Quote the passage in the Bitcoin article, everything from "Bitcoin's weekend rally" down to "and geopolitical risks.", with no change to its wording.

* Reading text:
........
Bitcoin's weekend rally has extended, allowing the leading crypto to push past $71,000 for the first time in three weeks—but the sustainability of its ascent hinges on the broader liquidity environment and geopolitical risks.
Bitcoin’s move to $71,000 is “largely driven by rising geopolitical tensions and uncertainty,” Alex J., CPO at LetsExchange, told Decrypt.
“ETF flows continue to provide a structural bid, but the more immediate drivers look like positioning resets, lower post-halving supply elasticity, and improving liquidity expectations," Ranveer Arora, co-founder and CEO of Altura, told Decrypt. "In crypto markets, once selling pressure is absorbed and positioning begins to rotate, leverage and derivatives flows can accelerate price discovery quickly.”
Bitcoin’s trajectory remains tied to global liquidity, according to Arora, who believes the top crypto behaves “less like a traditional defensive asset and more like a high-beta expression of global liquidity conditions.”
“When expectations shift toward easier financial conditions, reflation, or renewed capital deployment into risk assets, Bitcoin tends to respond disproportionately,” he said.
........
* Information supplied:
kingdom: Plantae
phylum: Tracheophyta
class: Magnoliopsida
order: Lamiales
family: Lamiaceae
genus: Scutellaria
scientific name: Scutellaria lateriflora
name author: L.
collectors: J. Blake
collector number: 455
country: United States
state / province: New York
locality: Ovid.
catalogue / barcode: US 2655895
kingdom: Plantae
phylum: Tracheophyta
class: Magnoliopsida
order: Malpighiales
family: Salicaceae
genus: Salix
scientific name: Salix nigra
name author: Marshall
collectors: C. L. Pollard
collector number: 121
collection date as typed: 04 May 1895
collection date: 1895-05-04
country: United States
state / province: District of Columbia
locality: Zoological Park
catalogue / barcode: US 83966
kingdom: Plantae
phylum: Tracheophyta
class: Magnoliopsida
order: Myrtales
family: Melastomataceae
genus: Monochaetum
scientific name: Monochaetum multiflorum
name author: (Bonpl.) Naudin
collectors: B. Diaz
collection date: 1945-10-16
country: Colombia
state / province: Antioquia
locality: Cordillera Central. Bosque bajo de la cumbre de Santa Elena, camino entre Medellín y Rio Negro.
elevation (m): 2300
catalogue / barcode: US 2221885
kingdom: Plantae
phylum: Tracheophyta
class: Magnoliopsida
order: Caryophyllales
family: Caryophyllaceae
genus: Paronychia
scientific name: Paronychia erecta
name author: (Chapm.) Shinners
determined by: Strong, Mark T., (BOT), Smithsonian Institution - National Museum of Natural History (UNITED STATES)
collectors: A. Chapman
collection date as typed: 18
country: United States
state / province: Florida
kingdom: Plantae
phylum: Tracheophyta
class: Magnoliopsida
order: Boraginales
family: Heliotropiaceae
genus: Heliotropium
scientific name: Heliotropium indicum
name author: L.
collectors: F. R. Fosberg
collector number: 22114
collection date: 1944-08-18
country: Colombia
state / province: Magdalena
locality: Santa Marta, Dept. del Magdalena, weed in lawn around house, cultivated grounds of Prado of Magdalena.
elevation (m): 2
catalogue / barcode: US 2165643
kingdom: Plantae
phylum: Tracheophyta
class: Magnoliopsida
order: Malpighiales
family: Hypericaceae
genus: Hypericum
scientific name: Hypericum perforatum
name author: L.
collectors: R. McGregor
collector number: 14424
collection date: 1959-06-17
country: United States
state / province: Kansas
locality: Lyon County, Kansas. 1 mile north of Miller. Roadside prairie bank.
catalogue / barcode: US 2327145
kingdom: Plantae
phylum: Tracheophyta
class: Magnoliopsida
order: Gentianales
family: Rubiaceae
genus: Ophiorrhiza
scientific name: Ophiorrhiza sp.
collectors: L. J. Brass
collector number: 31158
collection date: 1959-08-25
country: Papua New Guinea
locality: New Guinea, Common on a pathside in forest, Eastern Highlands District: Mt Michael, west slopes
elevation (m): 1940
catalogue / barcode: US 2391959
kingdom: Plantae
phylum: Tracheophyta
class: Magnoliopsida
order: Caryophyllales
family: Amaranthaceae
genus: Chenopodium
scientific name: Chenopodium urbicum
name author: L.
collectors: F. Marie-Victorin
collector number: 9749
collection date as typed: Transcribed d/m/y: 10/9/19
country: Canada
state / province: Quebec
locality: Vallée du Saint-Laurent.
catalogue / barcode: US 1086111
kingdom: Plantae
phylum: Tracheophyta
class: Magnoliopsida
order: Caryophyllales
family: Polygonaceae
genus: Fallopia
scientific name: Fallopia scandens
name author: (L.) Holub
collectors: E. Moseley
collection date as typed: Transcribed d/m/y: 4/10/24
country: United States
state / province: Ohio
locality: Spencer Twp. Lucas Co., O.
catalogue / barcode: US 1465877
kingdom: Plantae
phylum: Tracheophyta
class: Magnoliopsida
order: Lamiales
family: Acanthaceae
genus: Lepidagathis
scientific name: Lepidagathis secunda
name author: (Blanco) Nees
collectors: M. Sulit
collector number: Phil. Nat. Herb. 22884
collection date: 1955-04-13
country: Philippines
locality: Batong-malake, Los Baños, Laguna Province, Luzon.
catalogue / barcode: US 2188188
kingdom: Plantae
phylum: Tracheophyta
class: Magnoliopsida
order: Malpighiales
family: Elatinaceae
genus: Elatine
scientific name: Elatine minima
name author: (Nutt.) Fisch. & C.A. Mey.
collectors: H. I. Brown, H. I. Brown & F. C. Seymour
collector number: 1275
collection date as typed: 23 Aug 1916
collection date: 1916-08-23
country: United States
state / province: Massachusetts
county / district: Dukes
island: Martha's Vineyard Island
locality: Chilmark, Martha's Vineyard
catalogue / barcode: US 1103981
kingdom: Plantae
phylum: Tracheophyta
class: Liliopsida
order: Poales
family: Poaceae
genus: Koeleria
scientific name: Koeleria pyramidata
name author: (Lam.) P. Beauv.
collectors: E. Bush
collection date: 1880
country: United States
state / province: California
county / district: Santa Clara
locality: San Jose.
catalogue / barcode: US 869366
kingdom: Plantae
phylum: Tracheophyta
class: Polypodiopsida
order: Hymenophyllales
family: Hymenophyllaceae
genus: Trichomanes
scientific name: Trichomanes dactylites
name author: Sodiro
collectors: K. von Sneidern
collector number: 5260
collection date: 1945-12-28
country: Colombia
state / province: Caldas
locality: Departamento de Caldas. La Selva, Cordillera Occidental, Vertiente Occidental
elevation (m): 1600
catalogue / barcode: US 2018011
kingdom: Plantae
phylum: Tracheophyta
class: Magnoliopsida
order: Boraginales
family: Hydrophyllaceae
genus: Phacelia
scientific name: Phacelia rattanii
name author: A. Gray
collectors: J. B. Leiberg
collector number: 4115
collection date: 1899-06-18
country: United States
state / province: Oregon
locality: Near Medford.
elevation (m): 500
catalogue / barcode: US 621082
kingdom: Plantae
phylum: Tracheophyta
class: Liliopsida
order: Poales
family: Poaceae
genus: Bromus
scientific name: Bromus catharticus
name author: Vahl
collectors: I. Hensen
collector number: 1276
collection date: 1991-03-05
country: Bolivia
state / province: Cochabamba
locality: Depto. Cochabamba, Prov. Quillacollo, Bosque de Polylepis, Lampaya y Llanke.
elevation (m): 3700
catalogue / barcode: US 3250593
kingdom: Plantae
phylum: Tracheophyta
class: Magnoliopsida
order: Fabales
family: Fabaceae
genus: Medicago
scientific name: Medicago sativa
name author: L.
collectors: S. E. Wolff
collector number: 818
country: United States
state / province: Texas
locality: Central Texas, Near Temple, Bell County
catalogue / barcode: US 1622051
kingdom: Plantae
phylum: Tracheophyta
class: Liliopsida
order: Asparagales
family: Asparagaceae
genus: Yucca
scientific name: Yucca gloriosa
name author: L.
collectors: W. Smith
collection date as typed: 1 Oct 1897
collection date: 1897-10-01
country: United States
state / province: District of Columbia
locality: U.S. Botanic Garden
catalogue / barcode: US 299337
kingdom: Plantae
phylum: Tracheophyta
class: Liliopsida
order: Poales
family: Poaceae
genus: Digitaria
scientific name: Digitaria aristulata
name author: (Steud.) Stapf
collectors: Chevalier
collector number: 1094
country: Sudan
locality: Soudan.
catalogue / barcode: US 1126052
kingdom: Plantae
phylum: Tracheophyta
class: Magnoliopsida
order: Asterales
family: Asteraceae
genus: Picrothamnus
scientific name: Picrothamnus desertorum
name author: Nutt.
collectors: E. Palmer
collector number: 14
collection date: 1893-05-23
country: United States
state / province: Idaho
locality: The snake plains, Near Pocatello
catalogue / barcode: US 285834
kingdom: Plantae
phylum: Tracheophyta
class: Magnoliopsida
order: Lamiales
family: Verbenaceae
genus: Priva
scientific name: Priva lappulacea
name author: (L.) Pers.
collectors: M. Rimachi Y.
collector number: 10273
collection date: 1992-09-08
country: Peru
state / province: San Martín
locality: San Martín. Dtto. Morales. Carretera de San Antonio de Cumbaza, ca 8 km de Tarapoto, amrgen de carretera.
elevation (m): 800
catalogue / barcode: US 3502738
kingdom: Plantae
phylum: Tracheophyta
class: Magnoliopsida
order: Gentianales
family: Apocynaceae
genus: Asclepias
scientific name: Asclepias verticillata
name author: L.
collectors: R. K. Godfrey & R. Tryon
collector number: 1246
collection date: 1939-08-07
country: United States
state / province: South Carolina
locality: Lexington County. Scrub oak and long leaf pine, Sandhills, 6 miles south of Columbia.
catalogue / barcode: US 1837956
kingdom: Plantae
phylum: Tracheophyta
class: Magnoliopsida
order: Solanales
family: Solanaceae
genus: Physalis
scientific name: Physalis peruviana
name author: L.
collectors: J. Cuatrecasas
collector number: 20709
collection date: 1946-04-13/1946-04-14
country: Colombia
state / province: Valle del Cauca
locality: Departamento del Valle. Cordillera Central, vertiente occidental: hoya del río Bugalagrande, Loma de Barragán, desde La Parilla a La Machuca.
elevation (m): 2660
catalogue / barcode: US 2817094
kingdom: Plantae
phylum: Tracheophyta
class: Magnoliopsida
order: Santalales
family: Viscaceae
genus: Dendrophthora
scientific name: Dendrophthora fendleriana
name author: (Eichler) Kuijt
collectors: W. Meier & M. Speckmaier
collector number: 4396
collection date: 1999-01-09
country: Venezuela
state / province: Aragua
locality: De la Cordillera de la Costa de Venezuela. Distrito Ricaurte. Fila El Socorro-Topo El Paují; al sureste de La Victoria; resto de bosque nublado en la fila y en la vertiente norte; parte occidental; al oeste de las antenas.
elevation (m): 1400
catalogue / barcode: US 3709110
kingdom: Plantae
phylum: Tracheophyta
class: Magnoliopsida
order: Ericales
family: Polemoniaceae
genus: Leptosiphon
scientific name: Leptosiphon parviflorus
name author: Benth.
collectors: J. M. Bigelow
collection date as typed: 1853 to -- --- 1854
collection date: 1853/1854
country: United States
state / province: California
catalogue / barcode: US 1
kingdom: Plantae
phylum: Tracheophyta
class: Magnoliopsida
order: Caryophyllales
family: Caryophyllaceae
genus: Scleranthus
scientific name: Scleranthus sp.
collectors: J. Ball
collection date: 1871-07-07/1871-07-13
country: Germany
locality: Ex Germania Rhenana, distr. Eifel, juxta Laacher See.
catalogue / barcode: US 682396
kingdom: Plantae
........
* Expected answer:
Bitcoin's weekend rally has extended, allowing the leading crypto to push past $71,000 for the first time in three weeks—but the sustainability of its ascent hinges on the broader liquidity environment and geopolitical risks.